AANVAL VAN ACTIE ÉÉN: LEFT FLANK ATTACK onverstandig de hoofdaanvalsmacht naar een gebied met de sterkste vijandelijke verdediging te leiden – een voorwaartse hoofdloopgravenlinie met de grootste concentratie artilleriegeschut en gesteund door opeenvolgende loopgravenlinies. Bovendien, als de Britse ondersteunende inspanning om de hoofdlinie frontaal met geweer- en artillerievuur aan te vallen mislukt was om de verdedigers op hun plaats vast te zetten, hadden de Egyptenaren hun troepen kunnen verplaatsen om een sterke tegenaanval te lanceren die de Britse troepen in een gevaarlijk blootgestelde positie zou hebben gevangen met het Zoetwaterkanaal in hun rug.

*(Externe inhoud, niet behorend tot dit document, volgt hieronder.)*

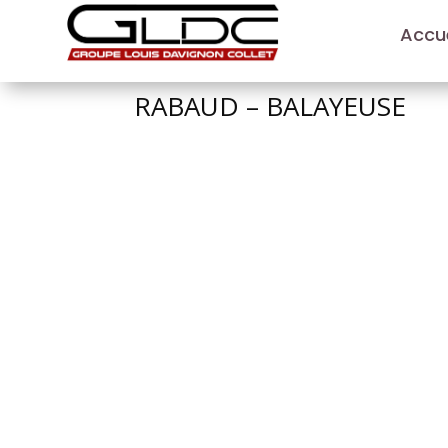
Accue
RABAUD – BALAYEUSE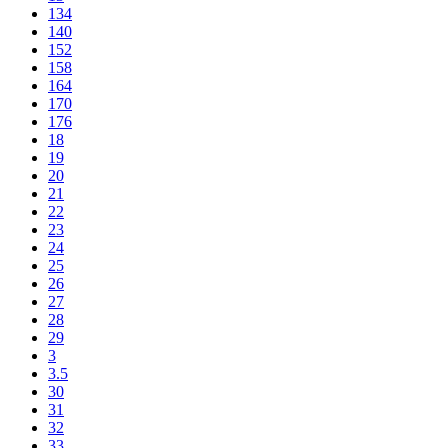
134
140
152
158
164
170
176
18
19
20
21
22
23
24
25
26
27
28
29
3
3.5
30
31
32
33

Hoewel COURSE OF ACTION TWO: RIGHT FLANK ATTACK vermeed de sterkste verdedigingsposities door het uiterste noordelijke einde van de Egyptische linie aan te vallen, dwong het de aanvallers tot kostbare, tijdrovende gevechten om de 4 mijl lange hoofdloopgravenlinie vrij te maken. Degenen die de loopgravenlijn opruimden liepen ook het risico om “friendly fire” slachtoffers te worden door het geconcentreerde geweer- en artillerievuur van de Britse troepen die de Egyptische linie bestookten.*

En dan nu uittreksels uit de winnende Reader Solutions van “Anglo-Egyptian War, 1882. “*

Majoor (Ret.) Trent D. Laviano, Tennessee: “Verplaatsen onder dekking van de duisternis, afgeschermd door terreineigenschappen, stelt de Britten in staat het verrassingselement te behouden. Handhaaf de operationele veiligheid door middel van geluids- en lichtdiscipline tijdens de naderingsmars. De Britse artillerie is veel effectiever dan die van de vijand, en dit zal ook een beslissende factor zijn.”

Garrett V. Scott-Miller, Indiana: “Wij zullen een snelle en violette frontale aanval uitvoeren om de vijandelijke linie te verbrijzelen en dan de doorbraak uitbuiten. De cavaleriemacht zal in positie zijn om vanuit het noorden van het Egyptische leger door zijn achtergebied te stoten, zowel de noordelijke flank als het achtergebied vast te zetten, en zij zal voorbereid zijn om de vluchtende vijand te achtervolgen en te voorkomen dat deze zich herconsolideert.”

Lieutenant Colonel (Ret.) Frank X. Weiss, New York: “Verkenningen van de vijandelijke verdedigingslinie tonen aan dat elke naderingsmars bij daglicht onder voortdurende vijandelijke observatie en artilleriebeschietingen zal staan. Expeditionaire artillerie zal het vuur verspreiden langs het gehele front van de vijand, zich concentrerend op artillerie en infanterie bolwerken.”

Dank aan iedereen die aan deze CDG heeft deelgenomen. Ga nu naar pagina 56 en test je tactische besluitvormingsvaardigheden met CDG #64, “Battle of Cholm Pocket, 1942.” Deze veldslag uit de Tweede Wereldoorlog in het noordwesten van Rusland aan het Oostfront plaatst je in de rol van generaal Theodor Scherer, commandant van een Duitse kampfgruppe (gevechtsgroep). Uw missie is het aanvallen en verslaan van Sovjet eenheden in de stad Cholm, die sleutelposities bezetten, waarvan de verovering de omsingelde Duitse troepen in staat zal stellen om stand te houden in de Cholm Pocket. Gebruik de CDG kaart en het formulier op pagina 59 en 60 om uw oplossing uit te leggen en mail, email of fax het naar Armchair General voor 29 augustus 2014. De winnaars worden bekendgemaakt in de uitgave van januari 2015, maar degenen die graag de historische uitkomst en analyse willen lezen, kunnen na 2 september 2014 inloggen op armchairgeneral.com/cdg.

*EDITOR’S NOTE: Voor elk Combat Decision-spel ontvangt ACG doorgaans talrijke Reader Solutions die de handelwijze hebben gekozen die de ACG-rechters als de beste COA voor dat CDG hebben beschouwd. Onze juryleden zijn echter verplicht om de winnaars en degenen die een eervolle vermelding verdienen te kiezen uit inzendingen waarvan de uitleg, naar de mening van de juryleden, het beste inzicht geeft in de principes en kernpunten van de tactische situatie van de CDG.